*PROBLEM REQUIREMENTS*: Among the entries below, find the line with "(DAB) staining of", then quote it and each following line up to and including the line with "power microscopy image", and nothing else.

___ INFORMATION PROVIDED

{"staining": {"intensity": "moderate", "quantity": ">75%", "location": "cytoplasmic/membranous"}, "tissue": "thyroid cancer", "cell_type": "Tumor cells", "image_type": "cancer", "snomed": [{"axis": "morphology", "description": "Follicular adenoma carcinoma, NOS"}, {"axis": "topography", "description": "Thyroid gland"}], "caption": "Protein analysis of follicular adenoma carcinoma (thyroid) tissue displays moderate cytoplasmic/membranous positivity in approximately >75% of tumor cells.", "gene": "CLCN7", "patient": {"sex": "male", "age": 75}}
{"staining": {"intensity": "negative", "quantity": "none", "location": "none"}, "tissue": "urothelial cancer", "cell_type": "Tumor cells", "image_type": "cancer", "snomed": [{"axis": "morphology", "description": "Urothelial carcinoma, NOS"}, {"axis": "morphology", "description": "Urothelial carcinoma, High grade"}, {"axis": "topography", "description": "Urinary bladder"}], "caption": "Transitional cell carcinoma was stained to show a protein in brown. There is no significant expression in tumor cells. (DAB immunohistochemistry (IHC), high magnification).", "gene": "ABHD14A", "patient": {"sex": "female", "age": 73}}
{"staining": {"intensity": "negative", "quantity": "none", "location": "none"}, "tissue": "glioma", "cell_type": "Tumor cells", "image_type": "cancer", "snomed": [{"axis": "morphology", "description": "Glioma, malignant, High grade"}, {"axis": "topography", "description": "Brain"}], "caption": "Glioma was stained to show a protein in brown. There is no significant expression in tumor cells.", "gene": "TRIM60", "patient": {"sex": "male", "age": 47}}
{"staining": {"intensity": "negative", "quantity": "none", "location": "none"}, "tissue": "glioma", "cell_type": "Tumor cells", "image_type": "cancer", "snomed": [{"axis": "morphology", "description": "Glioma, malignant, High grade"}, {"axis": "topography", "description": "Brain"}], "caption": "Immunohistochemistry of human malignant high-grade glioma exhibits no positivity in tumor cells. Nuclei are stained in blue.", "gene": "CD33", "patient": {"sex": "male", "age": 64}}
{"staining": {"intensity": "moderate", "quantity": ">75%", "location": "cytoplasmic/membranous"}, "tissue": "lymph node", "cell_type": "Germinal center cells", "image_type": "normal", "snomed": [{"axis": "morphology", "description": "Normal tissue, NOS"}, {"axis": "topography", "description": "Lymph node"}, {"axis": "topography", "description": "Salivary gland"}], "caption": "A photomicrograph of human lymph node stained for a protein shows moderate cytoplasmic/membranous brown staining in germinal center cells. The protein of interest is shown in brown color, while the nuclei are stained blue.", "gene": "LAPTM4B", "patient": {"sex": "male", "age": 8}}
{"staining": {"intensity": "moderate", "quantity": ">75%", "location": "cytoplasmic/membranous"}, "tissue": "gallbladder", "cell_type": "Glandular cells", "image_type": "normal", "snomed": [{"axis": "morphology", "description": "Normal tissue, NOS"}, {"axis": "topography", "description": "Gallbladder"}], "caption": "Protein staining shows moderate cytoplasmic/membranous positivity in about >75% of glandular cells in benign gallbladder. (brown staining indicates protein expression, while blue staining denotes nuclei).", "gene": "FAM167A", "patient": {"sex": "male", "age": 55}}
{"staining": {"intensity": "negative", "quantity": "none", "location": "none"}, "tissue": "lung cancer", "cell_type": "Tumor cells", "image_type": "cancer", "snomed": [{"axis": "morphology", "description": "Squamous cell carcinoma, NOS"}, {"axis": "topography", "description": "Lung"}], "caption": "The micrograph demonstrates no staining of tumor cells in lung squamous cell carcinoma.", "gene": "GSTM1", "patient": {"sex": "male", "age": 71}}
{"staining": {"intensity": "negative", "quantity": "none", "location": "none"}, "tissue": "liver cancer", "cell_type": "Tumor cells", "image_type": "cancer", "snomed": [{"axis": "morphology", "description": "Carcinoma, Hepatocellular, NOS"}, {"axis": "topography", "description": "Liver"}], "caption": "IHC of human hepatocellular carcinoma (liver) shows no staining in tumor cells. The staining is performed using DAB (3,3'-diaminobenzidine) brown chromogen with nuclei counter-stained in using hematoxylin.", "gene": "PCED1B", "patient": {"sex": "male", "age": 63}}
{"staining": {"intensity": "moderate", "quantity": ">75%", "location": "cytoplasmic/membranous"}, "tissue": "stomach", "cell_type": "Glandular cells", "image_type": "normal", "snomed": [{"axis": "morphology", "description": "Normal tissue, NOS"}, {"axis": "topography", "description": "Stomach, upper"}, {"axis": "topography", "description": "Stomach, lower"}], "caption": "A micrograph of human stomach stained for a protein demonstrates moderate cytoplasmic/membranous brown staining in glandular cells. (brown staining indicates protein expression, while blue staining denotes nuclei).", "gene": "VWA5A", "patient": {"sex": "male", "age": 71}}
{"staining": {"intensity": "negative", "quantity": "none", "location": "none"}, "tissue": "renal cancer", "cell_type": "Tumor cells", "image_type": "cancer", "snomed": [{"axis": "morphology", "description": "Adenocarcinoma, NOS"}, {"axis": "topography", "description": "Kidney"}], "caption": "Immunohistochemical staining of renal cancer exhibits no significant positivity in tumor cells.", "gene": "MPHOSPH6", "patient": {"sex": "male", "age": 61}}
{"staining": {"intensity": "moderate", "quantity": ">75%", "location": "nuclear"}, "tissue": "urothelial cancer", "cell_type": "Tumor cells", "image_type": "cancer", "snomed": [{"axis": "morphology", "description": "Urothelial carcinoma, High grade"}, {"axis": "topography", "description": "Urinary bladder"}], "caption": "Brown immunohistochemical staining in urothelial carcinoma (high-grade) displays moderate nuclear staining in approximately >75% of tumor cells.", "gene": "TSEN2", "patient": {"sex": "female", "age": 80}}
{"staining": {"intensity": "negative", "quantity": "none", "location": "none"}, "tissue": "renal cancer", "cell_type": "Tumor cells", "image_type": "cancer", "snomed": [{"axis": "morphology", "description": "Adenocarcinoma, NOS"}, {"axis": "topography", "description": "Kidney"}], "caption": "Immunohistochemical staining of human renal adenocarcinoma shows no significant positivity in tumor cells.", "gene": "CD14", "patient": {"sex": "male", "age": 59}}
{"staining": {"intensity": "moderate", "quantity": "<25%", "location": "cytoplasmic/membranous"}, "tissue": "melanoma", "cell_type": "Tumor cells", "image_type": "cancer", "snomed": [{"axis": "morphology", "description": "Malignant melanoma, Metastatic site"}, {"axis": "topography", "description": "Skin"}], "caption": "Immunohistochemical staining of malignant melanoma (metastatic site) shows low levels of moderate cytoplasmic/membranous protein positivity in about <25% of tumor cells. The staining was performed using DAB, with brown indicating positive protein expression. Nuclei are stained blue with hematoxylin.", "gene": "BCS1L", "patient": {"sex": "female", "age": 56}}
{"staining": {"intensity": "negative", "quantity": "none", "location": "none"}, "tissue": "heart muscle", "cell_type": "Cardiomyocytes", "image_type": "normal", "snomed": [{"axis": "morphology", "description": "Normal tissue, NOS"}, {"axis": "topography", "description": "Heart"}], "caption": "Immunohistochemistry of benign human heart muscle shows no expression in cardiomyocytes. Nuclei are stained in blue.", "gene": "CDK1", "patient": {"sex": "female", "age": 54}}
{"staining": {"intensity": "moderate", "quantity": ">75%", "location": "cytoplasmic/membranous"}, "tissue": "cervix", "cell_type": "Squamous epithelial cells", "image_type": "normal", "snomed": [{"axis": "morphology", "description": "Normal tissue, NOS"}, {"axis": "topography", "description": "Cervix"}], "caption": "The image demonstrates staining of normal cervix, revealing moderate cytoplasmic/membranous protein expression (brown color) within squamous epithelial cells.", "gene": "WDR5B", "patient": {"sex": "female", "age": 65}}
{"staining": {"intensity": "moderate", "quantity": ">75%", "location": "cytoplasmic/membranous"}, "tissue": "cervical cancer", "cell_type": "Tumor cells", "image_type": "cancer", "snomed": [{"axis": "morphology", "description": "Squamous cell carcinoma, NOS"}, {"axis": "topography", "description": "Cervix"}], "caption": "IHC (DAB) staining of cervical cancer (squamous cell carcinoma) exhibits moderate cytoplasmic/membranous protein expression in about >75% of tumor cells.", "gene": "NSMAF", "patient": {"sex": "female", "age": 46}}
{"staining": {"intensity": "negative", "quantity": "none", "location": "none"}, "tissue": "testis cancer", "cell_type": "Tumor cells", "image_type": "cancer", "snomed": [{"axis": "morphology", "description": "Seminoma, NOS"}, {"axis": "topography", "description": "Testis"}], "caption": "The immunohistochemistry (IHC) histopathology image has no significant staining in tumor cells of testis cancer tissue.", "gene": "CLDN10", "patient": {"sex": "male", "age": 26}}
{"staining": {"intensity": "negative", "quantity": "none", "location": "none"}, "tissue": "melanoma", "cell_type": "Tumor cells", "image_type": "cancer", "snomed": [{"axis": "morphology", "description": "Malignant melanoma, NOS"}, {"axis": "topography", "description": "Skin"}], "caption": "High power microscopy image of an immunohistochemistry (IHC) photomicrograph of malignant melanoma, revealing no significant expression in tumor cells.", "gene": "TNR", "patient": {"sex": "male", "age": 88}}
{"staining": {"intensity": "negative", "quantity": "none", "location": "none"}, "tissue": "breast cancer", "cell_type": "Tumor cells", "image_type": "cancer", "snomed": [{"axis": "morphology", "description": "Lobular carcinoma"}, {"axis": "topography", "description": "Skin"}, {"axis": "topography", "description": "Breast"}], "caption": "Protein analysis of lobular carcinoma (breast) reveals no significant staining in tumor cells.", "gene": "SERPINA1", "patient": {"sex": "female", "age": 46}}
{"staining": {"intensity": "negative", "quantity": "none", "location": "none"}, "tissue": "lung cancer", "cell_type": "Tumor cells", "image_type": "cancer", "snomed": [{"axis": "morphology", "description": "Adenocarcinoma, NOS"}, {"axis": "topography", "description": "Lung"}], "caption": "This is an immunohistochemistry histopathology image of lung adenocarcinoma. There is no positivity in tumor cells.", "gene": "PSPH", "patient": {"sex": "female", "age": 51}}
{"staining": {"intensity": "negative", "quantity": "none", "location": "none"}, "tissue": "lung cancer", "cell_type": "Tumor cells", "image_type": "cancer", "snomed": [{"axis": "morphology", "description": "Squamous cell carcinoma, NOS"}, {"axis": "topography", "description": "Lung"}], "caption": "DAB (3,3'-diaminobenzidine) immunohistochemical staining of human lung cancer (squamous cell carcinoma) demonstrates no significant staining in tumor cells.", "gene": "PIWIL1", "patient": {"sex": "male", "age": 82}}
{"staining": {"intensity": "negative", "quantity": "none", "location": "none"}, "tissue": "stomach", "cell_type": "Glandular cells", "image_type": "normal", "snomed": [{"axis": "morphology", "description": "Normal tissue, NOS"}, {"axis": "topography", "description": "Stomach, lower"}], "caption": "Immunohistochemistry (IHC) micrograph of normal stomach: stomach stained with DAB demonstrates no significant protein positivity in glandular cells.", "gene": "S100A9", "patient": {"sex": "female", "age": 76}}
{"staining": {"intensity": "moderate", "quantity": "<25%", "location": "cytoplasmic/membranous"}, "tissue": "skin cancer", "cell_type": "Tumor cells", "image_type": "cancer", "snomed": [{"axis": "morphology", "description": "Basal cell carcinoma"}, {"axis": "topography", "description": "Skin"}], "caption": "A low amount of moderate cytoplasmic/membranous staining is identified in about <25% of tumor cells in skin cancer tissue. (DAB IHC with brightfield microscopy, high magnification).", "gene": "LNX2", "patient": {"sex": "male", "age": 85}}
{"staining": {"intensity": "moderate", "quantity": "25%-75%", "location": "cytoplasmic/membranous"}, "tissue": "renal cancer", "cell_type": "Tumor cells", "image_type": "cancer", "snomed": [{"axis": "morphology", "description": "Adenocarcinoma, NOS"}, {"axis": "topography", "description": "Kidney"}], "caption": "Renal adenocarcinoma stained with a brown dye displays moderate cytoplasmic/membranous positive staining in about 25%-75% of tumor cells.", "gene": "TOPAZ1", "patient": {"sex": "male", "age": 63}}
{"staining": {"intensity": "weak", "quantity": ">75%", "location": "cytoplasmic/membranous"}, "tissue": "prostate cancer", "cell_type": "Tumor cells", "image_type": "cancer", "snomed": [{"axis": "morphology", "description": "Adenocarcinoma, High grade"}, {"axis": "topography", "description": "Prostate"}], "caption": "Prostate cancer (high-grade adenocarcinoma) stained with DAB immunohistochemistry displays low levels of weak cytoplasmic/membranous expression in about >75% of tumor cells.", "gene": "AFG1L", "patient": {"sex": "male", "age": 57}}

______

*SOLUTION BELOW*:
{"staining": {"intensity": "moderate", "quantity": ">75%", "location": "cytoplasmic/membranous"}, "tissue": "cervical cancer", "cell_type": "Tumor cells", "image_type": "cancer", "snomed": [{"axis": "morphology", "description": "Squamous cell carcinoma, NOS"}, {"axis": "topography", "description": "Cervix"}], "caption": "IHC (DAB) staining of cervical cancer (squamous cell carcinoma) exhibits moderate cytoplasmic/membranous protein expression in about >75% of tumor cells.", "gene": "NSMAF", "patient": {"sex": "female", "age": 46}}
{"staining": {"intensity": "negative", "quantity": "none", "location": "none"}, "tissue": "testis cancer", "cell_type": "Tumor cells", "image_type": "cancer", "snomed": [{"axis": "morphology", "description": "Seminoma, NOS"}, {"axis": "topography", "description": "Testis"}], "caption": "The immunohistochemistry (IHC) histopathology image has no significant staining in tumor cells of testis cancer tissue.", "gene": "CLDN10", "patient": {"sex": "male", "age": 26}}
{"staining": {"intensity": "negative", "quantity": "none", "location": "none"}, "tissue": "melanoma", "cell_type": "Tumor cells", "image_type": "cancer", "snomed": [{"axis": "morphology", "description": "Malignant melanoma, NOS"}, {"axis": "topography", "description": "Skin"}], "caption": "High power microscopy image of an immunohistochemistry (IHC) photomicrograph of malignant melanoma, revealing no significant expression in tumor cells.", "gene": "TNR", "patient": {"sex": "male", "age": 88}}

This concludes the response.